You cannot get credit for any component of the class if you hand it in late.

Academic Honesty

Just as you can do a google search for code online, it is trivial for us to do the same. We have caught numerous people cheating in the past in this way. If you feel pressured about an assignment, please come see me instead of cheating.

You are not allowed to collaborate on the homeworks and the lab assignments. The group projects require collaboration amidst each group, but no collaboration between teams is permitted. Clearly, you cannot share the contents of your paper summaries with each other, though you can discuss papers. Please refer to the academic integrity policy linked from the course web page. This policy will be strictly enforced. If you're having significant trouble with an assignment, please contact me.

Additional Material

If you're interested in Composite, the OS we are developing here at GW, don't hesitate to contact me.

In addition to the contents of the class, what follows is a list of resources that will allow you to go beyond what you've learned. This material is not mandatory for the class and is meant to give you a springboard if you wish to pursue the ideas further.
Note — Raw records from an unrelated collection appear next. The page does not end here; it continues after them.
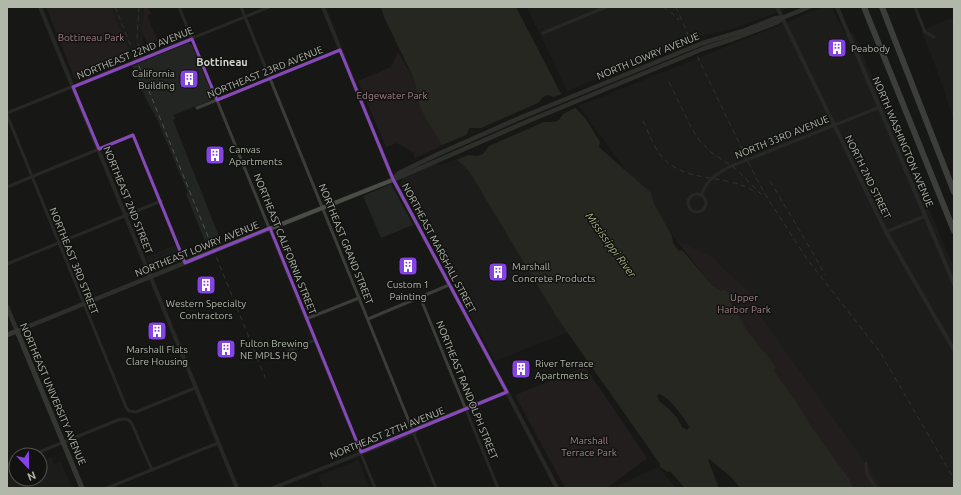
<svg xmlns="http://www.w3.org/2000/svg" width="961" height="495" font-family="Ubuntu,sans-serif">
	<rect width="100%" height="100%" fill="#171816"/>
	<g fill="#232522">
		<path d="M111 7H144L142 53 132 56Z"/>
		<path d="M527 7H792L732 29 699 36 567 91Z"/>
		<path d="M822 7H832L845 35 853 32 954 268V488H882L871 471 762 318 754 295 728 273 713 257 676 240 579 106 790 21Z"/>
		<path d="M954 17V120L932 56 921 31Z"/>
		<path d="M188 43 192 45 213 97 211 100 174 115 175 119 173 120 222 244 208 249 186 194 188 193 157 119 146 99 132 66Z"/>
		<path d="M457 159 469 171 556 316 568 332 495 361 400 184 403 178 438 163 440 165Z"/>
		<path d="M391 184 413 225 381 238 363 196Z"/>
		<path d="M178 244 184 259 155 270 151 269 146 257Z"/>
		<path d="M51 457 54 464 61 462 72 488H7V475L16 471V479H40V462Z"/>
		<path d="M358 460 370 488H323L318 476Z"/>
		<path d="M658 467 676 488H613Z"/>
	</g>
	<g fill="#302728">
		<path d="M46 7H111L132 56 75 79Z"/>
		<path d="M144 7H148L151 14 147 16 158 41 148 45 142 32Z"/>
		<path d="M398 52 415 81 419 106 442 146 415 158 413 152 397 143 386 147 358 81 391 67Z"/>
		<path d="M676 240 713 257 728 273 754 295 762 318 871 471 882 488H853L850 480 809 423 795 400 779 378 774 370 775 367 748 332 730 301 721 291 712 285Z"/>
		<path d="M585 367 647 458 607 488H565L515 395Z"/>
	</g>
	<path fill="#383b2d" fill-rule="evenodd" d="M381 7H516L560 92 586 119 600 142 599 147 651 193 654 204 672 236 673 243 679 251 682 250 712 285 721 291 725 290 731 295 730 301 748 332 776 367 774 370 779 378 795 400 809 423 850 480 853 488H740L730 476 709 459 708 460 719 488H685L670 471 668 472 660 467V464L556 316 469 171 442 146 419 106 415 81 384 17ZM659 394C667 395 686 419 689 427L687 430 682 427 677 418 669 409 659 401 657 395Z"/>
	<path fill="#171816" d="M564 93 577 107 563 114 559 120 554 122H544L489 146 483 154 477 156 469 155 455 160 440 146 466 135 470 128H481L538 103 543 97 548 95 554 97Z"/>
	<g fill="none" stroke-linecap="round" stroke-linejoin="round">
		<g stroke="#3a3d38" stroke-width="3">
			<path d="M179 7 375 488"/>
			<path d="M241 7 436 488"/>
			<path d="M915 7 925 32 934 37"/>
			<path d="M543 33 601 9"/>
			<path d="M197 108 340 50"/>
			<path d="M7 113 269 7"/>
			<path d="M7 115 126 407 129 411 136 412 195 388"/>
			<path d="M7 187 133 135 185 263"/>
			<circle cx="697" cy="203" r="9"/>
			<path d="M701 195C708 179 715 175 729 167L880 107"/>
			<path d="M886 232 925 216"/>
			<path d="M7 264 161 201"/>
			<path d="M420 297 498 488"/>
			<path d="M306 319 359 298"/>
			<path d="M368 319 449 285"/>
			<path d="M288 351 315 340"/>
			<path d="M32 455 118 420C124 418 129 418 132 424L152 470"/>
			<path d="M866 463 867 474 876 488"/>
			<path d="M7 465 16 461"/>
			<path d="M107 488 218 443"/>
		</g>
		<g stroke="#3a3d38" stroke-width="4">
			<path d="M40 7 237 488"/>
			<path d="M323 7 393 179 507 392 557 488"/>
			<path d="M601 7V9L606 7"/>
			<path d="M777 7 886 232 954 350"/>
			<path d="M837 7 954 284"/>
			<path d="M273 488 414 432 418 428 507 392"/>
		</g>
		<g stroke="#494d46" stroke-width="4.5">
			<path d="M703 43 743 31 776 18H782L809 7"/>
			<path d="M705 48 733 39 778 22 782 18"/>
			<path d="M394 178 399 173 436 155 522 117"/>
			<path d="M7 307 17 331 214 251 400 177 526 122"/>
		</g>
		<path stroke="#575c54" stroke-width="5" d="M7 335 17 331 82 488"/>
		<g stroke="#696d64" stroke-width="6">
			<path d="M864 7 954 231"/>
			<path d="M882 7 954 192"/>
		</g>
		<g stroke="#50544d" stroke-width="1" stroke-dasharray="5 4" stroke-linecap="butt">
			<path d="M115 7 267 382"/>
			<path d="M139 7 137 38 141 60"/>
			<path d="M663 7 673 14 679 20"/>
			<path d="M676 7 700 62 757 180 770 202 807 259 880 352 954 479"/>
			<path d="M669 82 691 127 700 141 711 152 736 169 761 194"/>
			<path d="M643 121C649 133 653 146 661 156 686 185 726 172 757 193"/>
			<path d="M770 181 813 253 825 275"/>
		</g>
		<g stroke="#494d46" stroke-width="4.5">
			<path d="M522 117 703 43"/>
			<path d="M526 122 705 48"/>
		</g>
	</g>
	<path d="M0 0H961V495H0ZM192 39 217 100 340 50 393 179 507 392 361 452 270 228 185 263 133 135 99 149 73 87Z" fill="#171816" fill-opacity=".55" fill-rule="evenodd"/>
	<path fill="none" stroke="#8648bb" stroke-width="3" stroke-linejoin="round" d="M192 39 217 100 340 50 393 179 507 392 361 452 270 228 185 263 133 135 99 149 73 87Z"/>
	<defs>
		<g id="building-square" transform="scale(1)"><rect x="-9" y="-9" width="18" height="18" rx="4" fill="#8542e5" stroke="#121311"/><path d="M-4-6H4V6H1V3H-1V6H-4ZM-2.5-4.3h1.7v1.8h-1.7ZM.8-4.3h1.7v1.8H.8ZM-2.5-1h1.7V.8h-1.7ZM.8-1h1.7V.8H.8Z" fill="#fff"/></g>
	</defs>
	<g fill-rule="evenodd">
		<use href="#building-square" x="837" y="48"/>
		<use href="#building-square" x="189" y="79"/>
		<use href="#building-square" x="215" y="155"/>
		<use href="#building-square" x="408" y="266"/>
		<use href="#building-square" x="498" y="272"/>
		<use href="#building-square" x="206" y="285"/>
		<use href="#building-square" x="157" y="331"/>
		<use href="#building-square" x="226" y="349"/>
		<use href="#building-square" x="521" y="369"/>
	</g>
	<g text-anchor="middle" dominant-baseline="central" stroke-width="3" stroke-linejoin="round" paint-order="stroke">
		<g font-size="10" fill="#a18288" stroke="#121311">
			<text x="91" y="37">Bottineau Park</text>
			<text x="392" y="95">Edgewater Park</text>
			<text x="744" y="297">Upper<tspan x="744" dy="12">Harbor Park</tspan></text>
			<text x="589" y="440">Marshall<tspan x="589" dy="12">Terrace Park</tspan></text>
		</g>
		<g font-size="10" fill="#b1b7a9" stroke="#121311" text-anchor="start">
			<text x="851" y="48">Peabody</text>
			<text x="175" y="73" text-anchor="end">California<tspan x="175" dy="12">Building</tspan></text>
			<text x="229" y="149">Canvas<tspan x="229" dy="12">Apartments</tspan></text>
			<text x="512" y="266">Marshall<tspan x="512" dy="12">Concrete Products</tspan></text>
			<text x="408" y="284" text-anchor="middle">Custom 1<tspan x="408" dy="12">Painting</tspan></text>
			<text x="206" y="303" text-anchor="middle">Western Specialty<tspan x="206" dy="12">Contractors</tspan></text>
			<text x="240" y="343">Fulton Brewing<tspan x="240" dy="12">NE MPLS HQ</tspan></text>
			<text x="157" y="349" text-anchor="middle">Marshall Flats<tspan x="157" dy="12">Clare Housing</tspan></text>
			<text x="535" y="363">River Terrace<tspan x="535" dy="12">Apartments</tspan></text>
		</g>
		<g font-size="10" fill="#b1b7a9" stroke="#121311">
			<text transform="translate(135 53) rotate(-22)">NORTHEAST 22ND AVENUE</text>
			<text transform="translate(648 56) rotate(-22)">NORTH LOWRY AVENUE</text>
			<text transform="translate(265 72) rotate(-22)">NORTHEAST 23RD AVENUE</text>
			<text transform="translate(782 137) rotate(-22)">NORTH 33RD AVENUE</text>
			<text transform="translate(903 142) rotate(67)">NORTH WASHINGTON AVENUE</text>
			<text transform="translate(868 177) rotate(64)">NORTH 2ND STREET</text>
			<text transform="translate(128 200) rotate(68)">NORTHEAST 2ND STREET</text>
			<text transform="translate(285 244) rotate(68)">NORTHEAST CALIFORNIA STREET</text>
			<text transform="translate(346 244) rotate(68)">NORTHEAST GRAND STREET</text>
			<text transform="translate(439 248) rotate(62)">NORTHEAST MARSHALL STREET</text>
			<text transform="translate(197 249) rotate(-22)">NORTHEAST LOWRY AVENUE</text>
			<text transform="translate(74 261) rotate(68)">NORTHEAST 3RD STREET</text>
			<text transform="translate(467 390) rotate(68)">NORTHEAST RANDOLPH STREET</text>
			<text transform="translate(53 394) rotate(67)">NORTHEAST UNIVERSITY AVENUE</text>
			<text transform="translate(387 433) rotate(-22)">NORTHEAST 27TH AVENUE</text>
		</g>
		<g font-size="11" font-weight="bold" fill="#cfd3ca" stroke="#121311">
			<text x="222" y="62">Bottineau</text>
		</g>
		<g font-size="11" font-style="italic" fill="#a6b083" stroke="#121311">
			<text transform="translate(611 245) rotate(54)">Mississippi River</text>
		</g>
	</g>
	<rect width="961" height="495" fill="none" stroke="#b1b7a9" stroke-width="16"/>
	<g transform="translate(28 467) rotate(158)"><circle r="19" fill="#121311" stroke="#52554e"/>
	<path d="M0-3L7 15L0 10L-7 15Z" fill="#8542e5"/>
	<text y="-6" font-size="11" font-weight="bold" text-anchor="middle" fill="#b1b7a9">N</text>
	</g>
</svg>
Many of these are blog posts or articles for easy reading. However, because of the informal format, please take the contents with a grain of salt. I can point you to more thorough content if you want it. If you find an website/article/tool that you think is worthy of being in this list, let me know.

Websites geared toward systems topics (or that have subsections on systems):

  • Linux Weekly News: Free content is that which is at least a week old (see the Archives).
  • Two brilliant classes on microkernel construction.
  • Arstechnica: geek news, often with a high-level overview of systems/architectural topics.
  • OKLabs videos. A microkernel company. Specifically, see the series titled, "Advanced OS with Gernot Heiser".
  • OSDev Wiki: the resource on practical OS construction and hardware manipulation.
  • Agner's blog: What's happening in those processors of ours? See more architecture discussions at real world tech.
  • From low-level embedded system hacking, to robotics, to hacking! Hackaday!

Blogs and articles (remember that these are not authoritative sources!):

Really. cool. tools:

  • DynamoRIO: Because it rocks to modify a program as it's executing.
  • SQLite: a small, well written, data-base. Use it, read it, and be merry.
  • Lua: a tiny language with a runtime of about 10K LOC. If you want to know what a language does under the wraps, here's a good place to find out (just ignore some of the syntax oddities).
  • Valgrind: Ever wonder what your program's been doing in its spare time? This will tell you. Required for debugging large C/C++ programs.
  • LLVM: A beautiful compiler backend. If you want to write a language, this will make your life so much easier.
  • FUSE: Want to write a file-system, but aren't sure about all of that kernel programming? And what if you need to use high-level libraries? No problem; do it is user-space!
  • Daikon: Because who doesn't want to use machine learning to infer their own program's behavior?
  • More powerful link-time optimization!
  • A great C library for simple machine learning operations such as classification.